Современному читателю эти претензии, наверное, покажутся дикими, поскольку с нынешней точки зрения требовать от Чехова того, что от него требовали сторонники остросоциального лубка, так же нелепо, как требовать от микроскопа приспособленности к заколачиванию гвоздей. Сейчас для нас очевидно то, что около ста лет тому назад было недоступно даже серьезной критике: более всего социальна, то есть общественно насущна, такая художественная литература, которая более всего художественна; сейчас это очевидно уже потому, что целые поколения обличителей давно и заслуженно позабыты, что любитель острых общественных вопросов Дружинин остался в истории нашей словесности только как основатель Литературного фонда, Лукин — только как изобретатель прилагательного, а Чехова народное сознание безошибочно возвело на соответствующий пьедестал.
Собственно, причина недоразумений между Чеховым и критиками Чехова состояла в том, что они по-разному понимали художественность литературы, точнее будет сказать ее сущность и назначение.
--------------------------------
ЗАДАНИЕ 1 | Каким остался Дружинин в истории нашей словесности, согласно фрагменту о Чехове?
Строки, приведенные далее, с фрагментом никак не связаны.
--------------------------------
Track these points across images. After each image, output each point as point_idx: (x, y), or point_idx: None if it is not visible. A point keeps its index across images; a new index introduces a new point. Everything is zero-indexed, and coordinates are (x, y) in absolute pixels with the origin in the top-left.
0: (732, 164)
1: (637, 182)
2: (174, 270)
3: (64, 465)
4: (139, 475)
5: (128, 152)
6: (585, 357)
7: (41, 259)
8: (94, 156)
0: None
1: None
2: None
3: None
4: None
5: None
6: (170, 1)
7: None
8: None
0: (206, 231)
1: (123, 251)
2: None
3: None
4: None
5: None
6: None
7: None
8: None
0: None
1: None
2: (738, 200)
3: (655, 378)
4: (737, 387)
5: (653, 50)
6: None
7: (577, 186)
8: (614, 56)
--------------------------------
ЗАДАНИЕ 2 | Извлеките без изменений все строки, приведенные после фрагмента о Чехове, от первой до последней.

ПРАВИЛЬНЫЙ ОТВЕТ 1 | Только основателем Литературного фонда.

ПРАВИЛЬНЫЙ ОТВЕТ 2 |
Track these points across images. After each image, output each point as point_idx: (x, y), or point_idx: None if it is not visible. A point keeps its index across images; a new index introduces a new point. Everything is zero-indexed, and coordinates are (x, y) in absolute pixels with the origin in the top-left.
0: (732, 164)
1: (637, 182)
2: (174, 270)
3: (64, 465)
4: (139, 475)
5: (128, 152)
6: (585, 357)
7: (41, 259)
8: (94, 156)
0: None
1: None
2: None
3: None
4: None
5: None
6: (170, 1)
7: None
8: None
0: (206, 231)
1: (123, 251)
2: None
3: None
4: None
5: None
6: None
7: None
8: None
0: None
1: None
2: (738, 200)
3: (655, 378)
4: (737, 387)
5: (653, 50)
6: None
7: (577, 186)
8: (614, 56)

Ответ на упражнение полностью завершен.